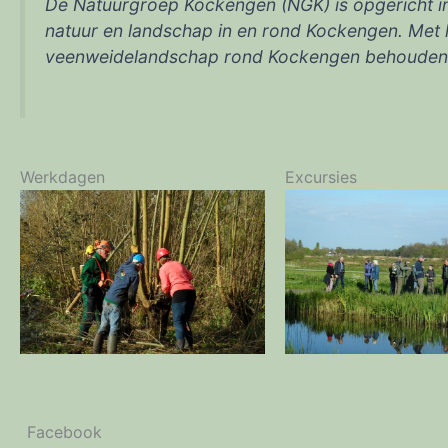
De Natuurgroep Kockengen (NGK) is opgericht in a
natuur en landschap in en rond Kockengen. Met ha
veenweidelandschap rond Kockengen behouden e
Werkdagen
Excursies
Facebook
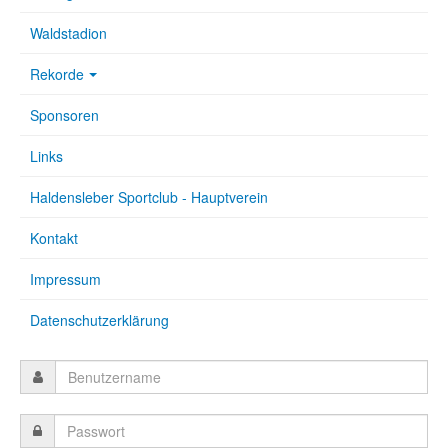
Waldstadion
Rekorde
Sponsoren
Links
Haldensleber Sportclub - Hauptverein
Kontakt
Impressum
Datenschutzerklärung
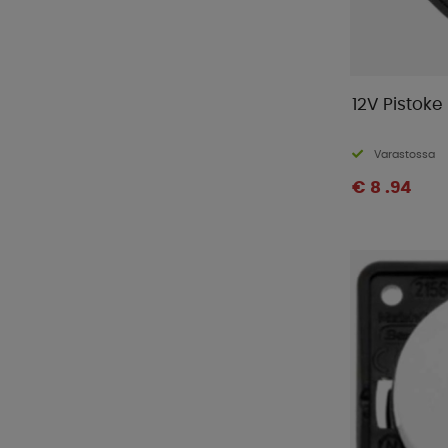
12V Pistok
Varastossa
€ 8 .94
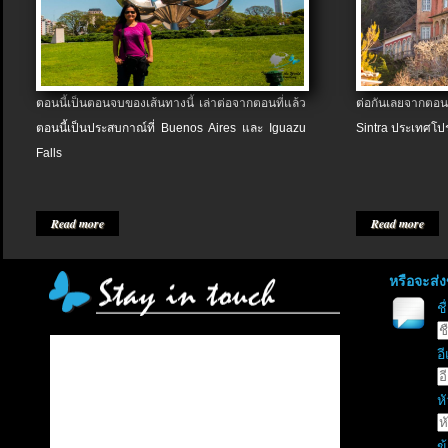
ตอนนี้เป็นตอนจบของเส้นทางนี้ เล่าต่อจากตอนที่แล้ว
ต่อกันเลยจากตอน
ตอนนี้เป็นประสบกาณ์ที่ Buenos Aires และ Iguazu
Sintra ประเทศโป
Falls
Read more
Read more
หรือจะส่
ช
อี
หั
ข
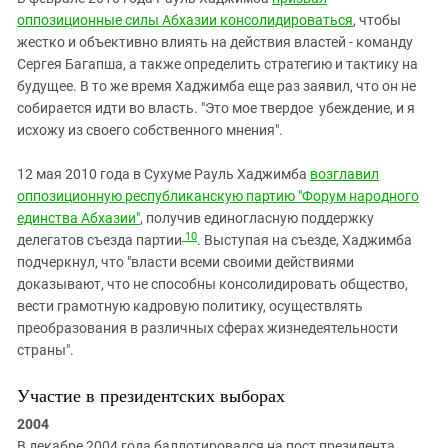
оппозиционные силы Абхазии консолидироваться
, чтобы
жестко и объективно влиять на действия властей - команду
Сергея Багапша, а также определить стратегию и тактику на
будущее. В то же время Хаджимба еще раз заявил, что он не
собирается идти во власть. "Это мое твердое убеждение, и я
исхожу из своего собственного мнения".
12 мая 2010 года в Сухуме Рауль Хаджимба
возглавил
оппозиционную республиканскую партию "Форум народного
единства Абхазии"
, получив единогласную поддержку
10
делегатов съезда партии
. Выступая на съезде, Хаджимба
подчеркнул, что "власти всеми своими действиями
доказывают, что не способны консолидировать общество,
вести грамотную кадровую политику, осуществлять
преобразования в различных сферах жизнедеятельности
страны".
Участие в президентских выборах
2004
В декабре 2004 года баллотировался на пост президента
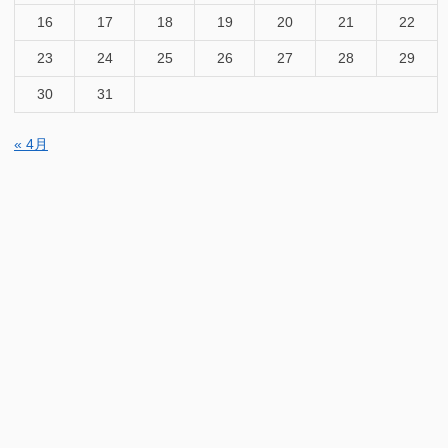
16
17
18
19
20
21
22
23
24
25
26
27
28
29
30
31
« 4月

**Problem to solve**
From the line containing "делегатов съезда партии" down to the last line of the records above, repeat every line exactly and nothing else, dropping any pictures.

**Solution for this task**
делегатов съезда партии
. Выступая на съезде, Хаджимба
подчеркнул, что "власти всеми своими действиями
доказывают, что не способны консолидировать общество,
вести грамотную кадровую политику, осуществлять
преобразования в различных сферах жизнедеятельности
страны".
Участие в президентских выборах
2004
В декабре 2004 года баллотировался на пост президента
16
17
18
19
20
21
22
23
24
25
26
27
28
29
30
31
« 4月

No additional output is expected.